The data for the study came from the International Sexuality Description Project (ISDP), a multi-country research study that involved the collaboration of more than 100 scientists. In total, over 16,000 participants were surveyed across 10 regions — North America, South America, Eastern Europe, Western Europe, Southern Europe, Africa, Oceania, East Asia, South/Southeast Asia, and the Middle East. In addition to various demographic measures, the questionnaires included an assessment of self-esteem and asked respondents to indicate the number of sexual partners they had in the past year.
An analysis of the data revealed that in all regions but two, men had higher self-esteem than women. In Africa and East Asia, women had higher self-esteem than men although the relationship was not statistically significant.
Across all regions, men’s self-esteem was positively related to their number of past sexual partners. However, the effect sizes were small and fell below significance in four regions. In line with the researchers’ speculations, across all regions, this link between self-esteem and past sexual partners was stronger among men than women. This sex difference was also significant within four of the regions.
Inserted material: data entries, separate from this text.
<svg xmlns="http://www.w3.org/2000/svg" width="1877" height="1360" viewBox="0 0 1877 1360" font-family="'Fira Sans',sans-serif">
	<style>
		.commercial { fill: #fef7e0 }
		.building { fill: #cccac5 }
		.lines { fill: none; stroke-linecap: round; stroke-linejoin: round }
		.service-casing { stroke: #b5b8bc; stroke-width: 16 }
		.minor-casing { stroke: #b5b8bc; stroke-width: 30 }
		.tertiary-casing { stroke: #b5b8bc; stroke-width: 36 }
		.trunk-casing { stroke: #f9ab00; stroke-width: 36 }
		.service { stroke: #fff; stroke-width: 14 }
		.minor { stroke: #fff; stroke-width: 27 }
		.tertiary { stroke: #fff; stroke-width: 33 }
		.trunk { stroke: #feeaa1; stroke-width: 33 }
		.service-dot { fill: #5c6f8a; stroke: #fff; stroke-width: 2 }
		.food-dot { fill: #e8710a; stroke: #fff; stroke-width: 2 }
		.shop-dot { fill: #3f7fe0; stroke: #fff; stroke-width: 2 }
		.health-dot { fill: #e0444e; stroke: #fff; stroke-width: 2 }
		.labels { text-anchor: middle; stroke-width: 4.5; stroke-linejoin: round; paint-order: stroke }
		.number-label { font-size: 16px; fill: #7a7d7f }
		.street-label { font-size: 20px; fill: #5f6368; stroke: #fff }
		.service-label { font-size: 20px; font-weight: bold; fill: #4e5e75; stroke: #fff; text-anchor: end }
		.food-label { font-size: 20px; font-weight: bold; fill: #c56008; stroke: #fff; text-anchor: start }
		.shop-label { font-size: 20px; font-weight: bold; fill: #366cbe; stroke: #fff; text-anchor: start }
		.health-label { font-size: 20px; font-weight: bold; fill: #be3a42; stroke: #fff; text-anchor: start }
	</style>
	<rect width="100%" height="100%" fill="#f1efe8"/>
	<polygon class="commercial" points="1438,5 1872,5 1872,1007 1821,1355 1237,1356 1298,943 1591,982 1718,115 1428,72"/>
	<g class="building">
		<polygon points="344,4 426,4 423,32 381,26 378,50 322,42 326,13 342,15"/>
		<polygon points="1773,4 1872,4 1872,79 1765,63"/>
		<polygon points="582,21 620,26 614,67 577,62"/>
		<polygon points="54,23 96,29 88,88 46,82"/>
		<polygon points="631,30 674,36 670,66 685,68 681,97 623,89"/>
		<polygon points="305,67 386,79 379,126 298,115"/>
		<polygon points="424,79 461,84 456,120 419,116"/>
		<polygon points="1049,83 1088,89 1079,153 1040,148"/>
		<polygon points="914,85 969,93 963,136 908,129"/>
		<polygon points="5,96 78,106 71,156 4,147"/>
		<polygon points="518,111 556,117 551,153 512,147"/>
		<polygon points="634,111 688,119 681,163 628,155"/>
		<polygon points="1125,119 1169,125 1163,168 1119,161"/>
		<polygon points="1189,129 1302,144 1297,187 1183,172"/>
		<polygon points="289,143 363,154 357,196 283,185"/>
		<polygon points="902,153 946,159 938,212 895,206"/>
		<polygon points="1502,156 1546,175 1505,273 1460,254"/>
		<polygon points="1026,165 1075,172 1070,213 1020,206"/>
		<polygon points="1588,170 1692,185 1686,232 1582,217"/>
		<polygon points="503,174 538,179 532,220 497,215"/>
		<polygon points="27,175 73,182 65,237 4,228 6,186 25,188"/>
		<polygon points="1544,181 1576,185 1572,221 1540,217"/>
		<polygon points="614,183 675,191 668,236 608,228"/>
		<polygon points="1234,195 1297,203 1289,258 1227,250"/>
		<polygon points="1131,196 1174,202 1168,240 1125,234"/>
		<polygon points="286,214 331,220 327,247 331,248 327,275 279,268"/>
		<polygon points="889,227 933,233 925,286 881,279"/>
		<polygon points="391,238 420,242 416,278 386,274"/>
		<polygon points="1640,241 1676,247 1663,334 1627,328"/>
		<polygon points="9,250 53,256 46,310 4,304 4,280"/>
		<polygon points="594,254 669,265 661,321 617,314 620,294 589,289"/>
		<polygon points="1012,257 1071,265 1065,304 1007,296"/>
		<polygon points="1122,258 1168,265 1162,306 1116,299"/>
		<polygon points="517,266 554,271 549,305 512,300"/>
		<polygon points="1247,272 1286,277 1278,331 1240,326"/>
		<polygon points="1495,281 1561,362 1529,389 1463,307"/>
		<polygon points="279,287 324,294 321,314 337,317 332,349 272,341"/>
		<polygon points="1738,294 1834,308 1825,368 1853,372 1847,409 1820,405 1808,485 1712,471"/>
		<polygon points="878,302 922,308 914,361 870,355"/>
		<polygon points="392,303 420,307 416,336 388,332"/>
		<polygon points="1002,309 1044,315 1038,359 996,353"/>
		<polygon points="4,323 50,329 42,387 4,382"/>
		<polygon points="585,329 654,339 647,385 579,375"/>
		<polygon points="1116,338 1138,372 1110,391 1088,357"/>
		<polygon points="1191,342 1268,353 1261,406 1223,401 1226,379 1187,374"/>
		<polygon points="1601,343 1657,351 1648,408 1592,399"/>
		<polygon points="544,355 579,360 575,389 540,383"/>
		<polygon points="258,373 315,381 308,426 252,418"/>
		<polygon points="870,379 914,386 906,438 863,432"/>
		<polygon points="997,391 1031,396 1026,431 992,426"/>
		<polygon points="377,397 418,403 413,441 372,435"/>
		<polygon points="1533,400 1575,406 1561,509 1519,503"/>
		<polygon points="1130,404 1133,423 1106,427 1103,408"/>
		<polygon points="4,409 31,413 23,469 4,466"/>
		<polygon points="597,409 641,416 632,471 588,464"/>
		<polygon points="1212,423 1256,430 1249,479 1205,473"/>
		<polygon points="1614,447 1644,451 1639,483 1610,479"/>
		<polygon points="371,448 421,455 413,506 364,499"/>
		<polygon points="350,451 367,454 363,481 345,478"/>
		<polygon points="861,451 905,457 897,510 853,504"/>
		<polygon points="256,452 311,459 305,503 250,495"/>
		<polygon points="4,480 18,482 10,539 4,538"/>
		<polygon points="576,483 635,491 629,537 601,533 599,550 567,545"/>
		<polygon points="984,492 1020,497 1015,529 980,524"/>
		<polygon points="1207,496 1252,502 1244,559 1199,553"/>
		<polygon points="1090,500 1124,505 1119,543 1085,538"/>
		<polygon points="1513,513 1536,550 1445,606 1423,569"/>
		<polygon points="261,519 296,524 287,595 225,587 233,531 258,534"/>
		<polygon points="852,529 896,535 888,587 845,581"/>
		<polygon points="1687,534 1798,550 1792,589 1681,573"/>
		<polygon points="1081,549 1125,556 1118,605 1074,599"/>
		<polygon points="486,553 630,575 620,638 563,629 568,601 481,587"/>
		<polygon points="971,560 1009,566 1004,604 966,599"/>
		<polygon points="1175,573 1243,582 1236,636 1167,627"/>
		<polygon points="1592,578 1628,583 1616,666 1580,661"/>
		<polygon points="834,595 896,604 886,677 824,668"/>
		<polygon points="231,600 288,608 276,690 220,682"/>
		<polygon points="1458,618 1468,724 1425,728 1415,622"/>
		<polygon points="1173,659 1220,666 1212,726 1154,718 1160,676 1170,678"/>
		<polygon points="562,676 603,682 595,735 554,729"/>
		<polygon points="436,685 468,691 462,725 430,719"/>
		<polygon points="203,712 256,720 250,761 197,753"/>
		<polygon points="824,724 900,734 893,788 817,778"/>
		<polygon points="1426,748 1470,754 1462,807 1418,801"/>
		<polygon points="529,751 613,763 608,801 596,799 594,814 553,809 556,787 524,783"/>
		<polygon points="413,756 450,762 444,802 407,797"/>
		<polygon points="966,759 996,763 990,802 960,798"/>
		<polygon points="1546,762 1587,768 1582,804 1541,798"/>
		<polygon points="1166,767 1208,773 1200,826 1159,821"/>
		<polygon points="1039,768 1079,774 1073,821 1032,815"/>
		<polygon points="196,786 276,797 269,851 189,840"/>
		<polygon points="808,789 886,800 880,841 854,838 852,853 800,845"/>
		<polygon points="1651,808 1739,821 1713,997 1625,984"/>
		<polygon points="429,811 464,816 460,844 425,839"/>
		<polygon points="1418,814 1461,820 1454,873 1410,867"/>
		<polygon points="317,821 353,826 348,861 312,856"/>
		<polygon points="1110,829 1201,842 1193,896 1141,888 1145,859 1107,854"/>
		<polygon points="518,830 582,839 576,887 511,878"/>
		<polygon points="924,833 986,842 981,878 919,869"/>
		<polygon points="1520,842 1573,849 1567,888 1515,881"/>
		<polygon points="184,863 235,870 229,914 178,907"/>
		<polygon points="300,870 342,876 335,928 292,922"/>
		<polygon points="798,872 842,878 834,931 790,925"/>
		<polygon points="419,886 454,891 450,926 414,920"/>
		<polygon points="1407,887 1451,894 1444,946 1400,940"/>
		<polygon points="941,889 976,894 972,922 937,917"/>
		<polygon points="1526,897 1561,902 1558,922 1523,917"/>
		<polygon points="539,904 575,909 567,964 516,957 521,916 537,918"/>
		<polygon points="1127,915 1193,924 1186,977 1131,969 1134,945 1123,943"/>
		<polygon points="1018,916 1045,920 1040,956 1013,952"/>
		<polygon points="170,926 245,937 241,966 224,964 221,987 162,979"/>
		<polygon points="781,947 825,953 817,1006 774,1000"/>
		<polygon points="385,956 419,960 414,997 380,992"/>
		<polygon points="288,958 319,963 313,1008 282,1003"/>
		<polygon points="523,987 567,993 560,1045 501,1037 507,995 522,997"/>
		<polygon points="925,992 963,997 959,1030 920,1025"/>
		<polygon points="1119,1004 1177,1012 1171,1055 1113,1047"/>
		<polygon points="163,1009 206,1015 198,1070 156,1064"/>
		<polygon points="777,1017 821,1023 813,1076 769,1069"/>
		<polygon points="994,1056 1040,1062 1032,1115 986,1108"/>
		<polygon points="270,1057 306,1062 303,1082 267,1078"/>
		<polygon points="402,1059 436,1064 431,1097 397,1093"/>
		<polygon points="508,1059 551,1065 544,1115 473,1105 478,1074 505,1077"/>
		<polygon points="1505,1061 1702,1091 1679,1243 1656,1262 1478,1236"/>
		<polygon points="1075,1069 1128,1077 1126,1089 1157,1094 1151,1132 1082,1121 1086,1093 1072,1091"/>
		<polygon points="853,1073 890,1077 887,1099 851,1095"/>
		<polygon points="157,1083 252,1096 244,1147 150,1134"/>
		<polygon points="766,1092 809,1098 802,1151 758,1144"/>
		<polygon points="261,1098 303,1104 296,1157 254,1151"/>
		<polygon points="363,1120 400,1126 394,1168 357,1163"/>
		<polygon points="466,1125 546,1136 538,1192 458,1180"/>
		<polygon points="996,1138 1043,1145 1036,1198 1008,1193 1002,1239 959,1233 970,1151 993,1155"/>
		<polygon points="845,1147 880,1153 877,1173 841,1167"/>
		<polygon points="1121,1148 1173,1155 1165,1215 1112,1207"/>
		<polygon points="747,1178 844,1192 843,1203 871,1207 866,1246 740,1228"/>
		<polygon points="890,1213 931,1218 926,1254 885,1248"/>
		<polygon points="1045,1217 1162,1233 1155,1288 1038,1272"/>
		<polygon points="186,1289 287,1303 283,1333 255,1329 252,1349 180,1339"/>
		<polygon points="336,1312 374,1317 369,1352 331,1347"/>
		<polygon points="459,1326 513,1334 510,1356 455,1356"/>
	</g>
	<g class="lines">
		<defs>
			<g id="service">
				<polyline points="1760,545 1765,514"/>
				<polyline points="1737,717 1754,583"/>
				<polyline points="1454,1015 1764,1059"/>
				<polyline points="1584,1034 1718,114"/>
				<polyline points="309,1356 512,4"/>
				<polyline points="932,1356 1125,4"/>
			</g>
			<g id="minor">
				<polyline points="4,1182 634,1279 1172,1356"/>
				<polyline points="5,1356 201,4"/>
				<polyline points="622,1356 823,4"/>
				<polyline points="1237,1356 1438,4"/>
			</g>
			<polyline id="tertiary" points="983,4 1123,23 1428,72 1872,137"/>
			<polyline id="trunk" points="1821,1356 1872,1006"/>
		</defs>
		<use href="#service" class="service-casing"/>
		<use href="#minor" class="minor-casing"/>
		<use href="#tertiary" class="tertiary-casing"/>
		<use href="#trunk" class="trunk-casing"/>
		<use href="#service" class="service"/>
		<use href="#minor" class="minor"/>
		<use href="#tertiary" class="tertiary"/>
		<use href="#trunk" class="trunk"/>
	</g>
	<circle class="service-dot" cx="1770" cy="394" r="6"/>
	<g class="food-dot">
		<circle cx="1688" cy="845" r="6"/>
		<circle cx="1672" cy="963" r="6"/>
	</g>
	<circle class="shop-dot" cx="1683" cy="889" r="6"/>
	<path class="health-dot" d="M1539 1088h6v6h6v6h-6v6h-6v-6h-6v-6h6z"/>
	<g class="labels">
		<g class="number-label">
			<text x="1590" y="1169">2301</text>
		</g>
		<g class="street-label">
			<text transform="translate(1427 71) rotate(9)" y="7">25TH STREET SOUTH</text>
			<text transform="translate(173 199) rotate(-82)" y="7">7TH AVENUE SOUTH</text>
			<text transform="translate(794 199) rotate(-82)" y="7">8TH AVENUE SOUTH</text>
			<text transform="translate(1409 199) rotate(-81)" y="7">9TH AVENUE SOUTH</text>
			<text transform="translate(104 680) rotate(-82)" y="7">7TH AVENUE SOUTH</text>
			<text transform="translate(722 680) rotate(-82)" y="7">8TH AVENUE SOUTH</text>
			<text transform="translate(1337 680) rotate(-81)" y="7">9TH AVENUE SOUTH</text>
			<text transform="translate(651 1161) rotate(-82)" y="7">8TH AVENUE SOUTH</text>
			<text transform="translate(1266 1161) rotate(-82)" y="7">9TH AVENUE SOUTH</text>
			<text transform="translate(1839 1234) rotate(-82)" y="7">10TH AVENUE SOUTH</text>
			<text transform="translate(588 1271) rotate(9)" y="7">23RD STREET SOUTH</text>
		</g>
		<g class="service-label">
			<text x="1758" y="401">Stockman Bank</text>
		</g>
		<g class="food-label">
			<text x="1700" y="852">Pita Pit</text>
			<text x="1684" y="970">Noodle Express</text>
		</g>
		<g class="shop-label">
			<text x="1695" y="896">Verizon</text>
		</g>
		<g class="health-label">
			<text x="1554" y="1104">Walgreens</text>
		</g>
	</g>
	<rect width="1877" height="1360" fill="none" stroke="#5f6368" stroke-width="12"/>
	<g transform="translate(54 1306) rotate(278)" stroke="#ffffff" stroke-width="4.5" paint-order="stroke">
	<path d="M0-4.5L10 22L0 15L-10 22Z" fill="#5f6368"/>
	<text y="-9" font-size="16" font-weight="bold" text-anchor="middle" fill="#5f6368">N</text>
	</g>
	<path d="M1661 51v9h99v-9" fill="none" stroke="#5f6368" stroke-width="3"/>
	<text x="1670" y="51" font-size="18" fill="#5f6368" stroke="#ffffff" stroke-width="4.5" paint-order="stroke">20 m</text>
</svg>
The researchers next tested whether a person’s desire for short-term mating would strengthen this relationship between self-esteem and number of past sexual partners. According to the participants’ responses, it did not, and neither did living in a region where more people desired short-term mating. Schmitt and Jonason conclude that, at least among men, mating success is associated with higher self-esteem, regardless of a person’s motivations toward short-term mating or the motivations of the culture they reside in.
The authors note that past experimental studies have found that manipulating self-esteem seems to impact sexual desire differently among men and women, suggesting that self-esteem might be “both a cause and a consequence of short-term mating success in men.”
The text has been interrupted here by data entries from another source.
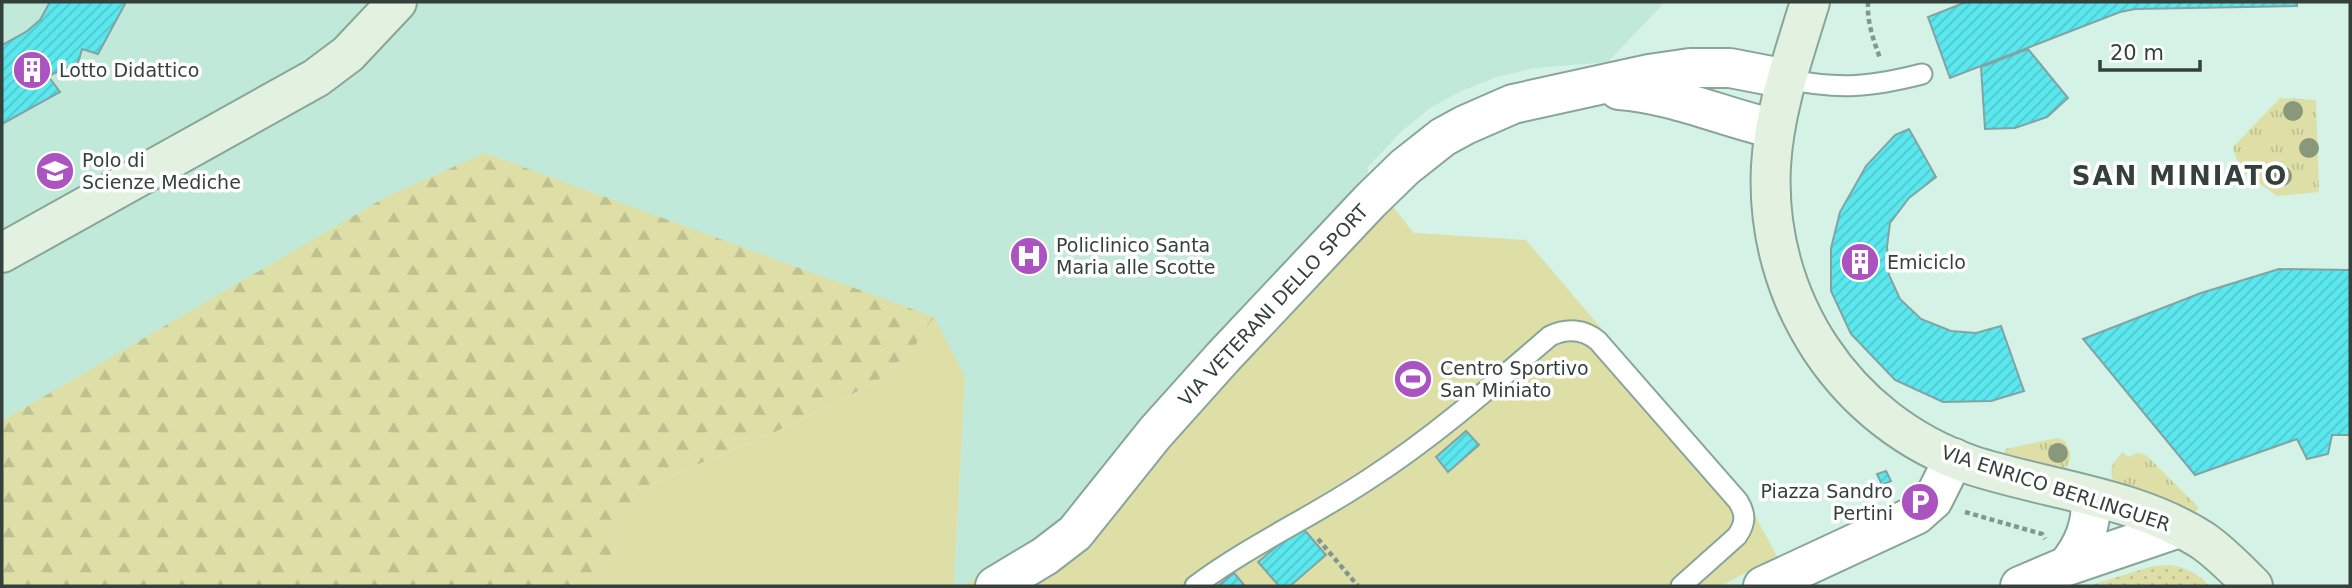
<svg xmlns="http://www.w3.org/2000/svg" width="2352" height="588" font-family="'DejaVu Sans',sans-serif">
	<style>
		.built { fill: #c1e9d9 }
		.grass { fill: url(#grass-tufts) }
		.forest { fill: url(#forest-firs) }
		.park { fill: url(#park-dots) }
		.garden { fill: #dddfa6 }
		.building { fill: url(#building-hatch); stroke: #82a3a4; stroke-width: 2 }
		.lines { fill: none; stroke-linecap: round; stroke-linejoin: round }
		.lane-casing { stroke: #88a59a; stroke-width: 23 }
		.street-casing { stroke: #88a59a; stroke-width: 42 }
		.secondary-casing { stroke: #88a59a; stroke-width: 42 }
		.path { stroke: #81968e; stroke-width: 4.5; stroke-dasharray: 5 3.5; stroke-linecap: butt }
		.lane { stroke: #fff; stroke-width: 19 }
		.street { stroke: #fff; stroke-width: 38 }
		.secondary { stroke: #e3f1e0; stroke-width: 38 }
		.tree { fill: #89977b }
		.labels { text-anchor: middle; stroke-width: 7; stroke-linejoin: round; paint-order: stroke }
		.poi-label { font-size: 19px; fill: #34403b; stroke: #fff; text-anchor: start }
		.street-label { font-size: 19px; fill: #34403b; stroke: #fff }
		.district-label { font-size: 26px; font-weight: bold; letter-spacing: 2px; fill: #34403b; stroke: #fff }
	</style>
	<defs>
		<pattern id="grass-tufts" width="24" height="20" patternUnits="userSpaceOnUse" patternTransform="scale(1.75)"><rect width="24" height="20" fill="#dddfa6"/><path d="M3 7l-1-3M5 7V3M7 7l1-3M15 17l-1-3M17 17v-4M19 17l1-3" fill="none" stroke="#bec090"/></pattern>
		<pattern id="forest-firs" width="22" height="20" patternUnits="userSpaceOnUse" patternTransform="scale(1.75)"><rect width="22" height="20" fill="#dddfa6"/><path d="M5 1l3.5 6h-7zM16 11l3.5 6h-7z" fill="#bec090"/></pattern>
		<pattern id="park-dots" width="8" height="8" patternUnits="userSpaceOnUse" patternTransform="scale(1.75)"><rect width="8" height="8" fill="#dddfa6"/><path d="M2 2h.1M6 6h.1" fill="none" stroke="#bec090" stroke-width="1.8" stroke-linecap="round"/></pattern>
		<pattern id="building-hatch" width="6" height="6" patternUnits="userSpaceOnUse" patternTransform="scale(1.75)"><rect width="6" height="6" fill="#5ae7ed"/><path d="M-1 1l2-2M0 6l6-6M5 7l2-2" fill="none" stroke="#4fc7cc"/></pattern>
	</defs>
	<rect width="100%" height="100%" fill="#d4f3e6"/>
	<path class="built" d="M2,2H1665L1608,62L1536,68L1497,77L1461,91L1429,109L1402,131L1368,167V176L1238,315L1051,529L1026,550L961,586H954L965,377L2,421Z"/>
	<path class="grass" d="M2280,98L2316,100L2319,192L2277,196L2240,170L2233,147Z
		M2057,438L2065,441C2070,450 2074,460 2065,468L2004,454L2005,449Z
		M2123,452L2128,457L2138,453L2146,455L2199,508L2194,513L2153,494L2113,480C2108,468 2115,460 2123,452Z"/>
	<path class="forest" d="M485,153L934,317L914,347L885,376L840,401L773,433L635,491L599,586H2V421L386,197Z"/>
	<path class="park" d="M2169,565C2187,567 2197,574 2210,586H2088L2153,566Z"/>
	<path class="garden" d="M1368,176L1414,233L1526,240L1744,496L1777,556L1721,586H961L1026,550L1051,529L1238,315Z
		M934,317L965,377L954,586H599L635,491L773,433L840,401L885,376L914,347Z"/>
	<path class="building" d="M50,2H126L98,54L82,49L78,63L48,76L60,92L2,124V45L26,32L40,20Z
		M1966,2H2297V6L2135,9L2120,12L1950,78L1928,17Z
		M2028,49L2068,98L2047,117L2015,128L1985,129L1981,67Z
		M1909,129L1936,177L1909,198L1890,223L1887,247L1889,275L1900,299L1921,319L1951,331L1976,333L2001,326L2024,391L1991,401L1943,402L1895,380L1851,334L1831,291V248L1840,212L1866,166L1895,135Z
		M2279,269L2350,270V435H2332L2328,454L2307,459L2297,439L2195,475L2083,339L2201,293Z
		M1466,431L1479,445L1448,472L1436,457Z
		M1886,471L1891,481L1882,485L1877,474Z
		M1301,526L1326,555L1290,586H1279L1258,562Z
		M1234,573L1245,586H1218Z"/>
	<g class="lines">
		<g class="lane-casing">
			<path id="lane" d="M1787,79C1839,90 1871,87 1922,74
				M1195,586C1250,545 1312,517 1369,479C1434,437 1492,386 1550,336C1567,328 1584,329 1598,341L1738,501C1746,514 1746,523 1737,536L1681,586"/>
		</g>
		<g class="street-casing">
			<path id="street" d="M1619,90C1673,94 1723,117 1775,129
				M2067,566C2084,545 2092,525 2091,497
				M995,586L1045,556L1075,533L1155,433L1224,356L1370,201L1405,167L1443,137L1465,125L1513,104L1649,74L1690,68H1730L1787,79
				M1763,586L1916,515L1933,500L1954,458
				M2020,586L2067,566L2179,528"/>
		</g>
		<g class="secondary-casing">
			<path id="secondary" d="M1810,2C1794,55 1774,110 1771,166C1764,299 1845,422 1971,465C2047,490 2133,496 2202,540C2221,553 2237,570 2253,586
				M2,253L316,78L348,54L397,2"/>
		</g>
		<path class="path" d="M1868,2C1867,22 1873,39 1880,58
			M1965,512L2042,534L2045,539
			M1318,539L1358,586"/>
		<use href="#lane" class="lane"/>
		<use href="#street" class="street"/>
		<use href="#secondary" class="secondary"/>
	</g>
	<g class="tree">
		<circle cx="2293" cy="111" r="10"/>
		<circle cx="2309" cy="148" r="10"/>
		<circle cx="2282" cy="176" r="10"/>
		<circle cx="2058" cy="453" r="10"/>
	</g>
	<defs>
		<g id="building-disc" transform="scale(2.0125)"><circle r="9.5" fill="#ab53c0" stroke="#fff"/><path d="M-4-6H4V6H1V3H-1V6H-4ZM-2.5-4.3h1.7v1.8h-1.7ZM.8-4.3h1.7v1.8H.8ZM-2.5-1h1.7V.8h-1.7ZM.8-1h1.7V.8H.8Z" fill="#fff"/></g>
		<g id="university-disc" transform="scale(2.0125)"><circle r="9.5" fill="#ab53c0" stroke="#fff"/><path d="M0-5L7-2L0 1L-7-2ZM-4 1L0 2.5L4 1V4Q0 6-4 4Z" fill="#fff"/></g>
		<g id="hospital-disc" transform="scale(2.0125)"><circle r="9.5" fill="#ab53c0" stroke="#fff"/><path d="M-5-5h3v3.5h4V-5h3V5h-3V1.5h-4V5h-3Z" fill="#fff"/></g>
		<g id="stadium-disc" transform="scale(2.0125)"><circle r="9.5" fill="#ab53c0" stroke="#fff"/><path d="M0-5a6.5 5 0 1 0 0 10a6.5 5 0 1 0 0-10ZM-3.5-1.8h7v3.6h-7Z" fill="#fff"/></g>
		<g id="parking-disc" transform="scale(2.0125)"><circle r="9.5" fill="#ab53c0" stroke="#fff"/><path d="M-3.5-5.5H1a3.5 3.5 0 0 1 0 7H-1V5.5H-3.5ZM-1-3.4V-.6H.8a1.4 1.4 0 0 0 0-2.8Z" fill="#fff"/></g>
	</defs>
	<g fill-rule="evenodd">
		<use href="#building-disc" x="32" y="70"/>
		<use href="#university-disc" x="55" y="171"/>
		<use href="#hospital-disc" x="1029" y="256"/>
		<use href="#building-disc" x="1860" y="262"/>
		<use href="#stadium-disc" x="1413" y="379"/>
		<use href="#parking-disc" x="1920" y="502"/>
	</g>
	<g class="labels">
		<g class="poi-label">
			<text x="59" y="77">Lotto Didattico</text>
			<text x="82" y="167">Polo di<tspan x="82" dy="22">Scienze Mediche</tspan></text>
			<text x="1056" y="252">Policlinico Santa<tspan x="1056" dy="22">Maria alle Scotte</tspan></text>
			<text x="1887" y="269">Emiciclo</text>
			<text x="1440" y="375">Centro Sportivo<tspan x="1440" dy="22">San Miniato</tspan></text>
			<text x="1893" y="498" text-anchor="end">Piazza Sandro<tspan x="1893" dy="22">Pertini</tspan></text>
		</g>
		<g class="street-label">
			<text transform="translate(1273 305) rotate(-47)" y="7">VIA VETERANI DELLO SPORT</text>
			<text transform="translate(2056 488) rotate(18)" y="7">VIA ENRICO BERLINGUER</text>
		</g>
		<g class="district-label">
			<text x="2180" y="185">SAN MINIATO</text>
		</g>
	</g>
	<rect width="2352" height="588" fill="none" stroke="#34403b" stroke-width="7"/>
	<path d="M2100 60v10h100v-10" fill="none" stroke="#34403b" stroke-width="3.5"/>
	<text x="2110" y="60" font-size="21" fill="#34403b" stroke="#ffffff" stroke-width="5" paint-order="stroke">20 m</text>
</svg>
“Future work should seek to disentangle the many functions of self-esteem within men’s short-term mating psychology,” the researchers write, “including work to identify how self-esteem may serve specially-designed functions as both a consequence, and a cause, of short-term mating success.”
The study, “Self-esteem as an adaptive sociometer of mating success: Evaluating evidence of sex-specific psychological design across 10 world regions”, was authored by David P. Schmitt and Peter K. Jonason.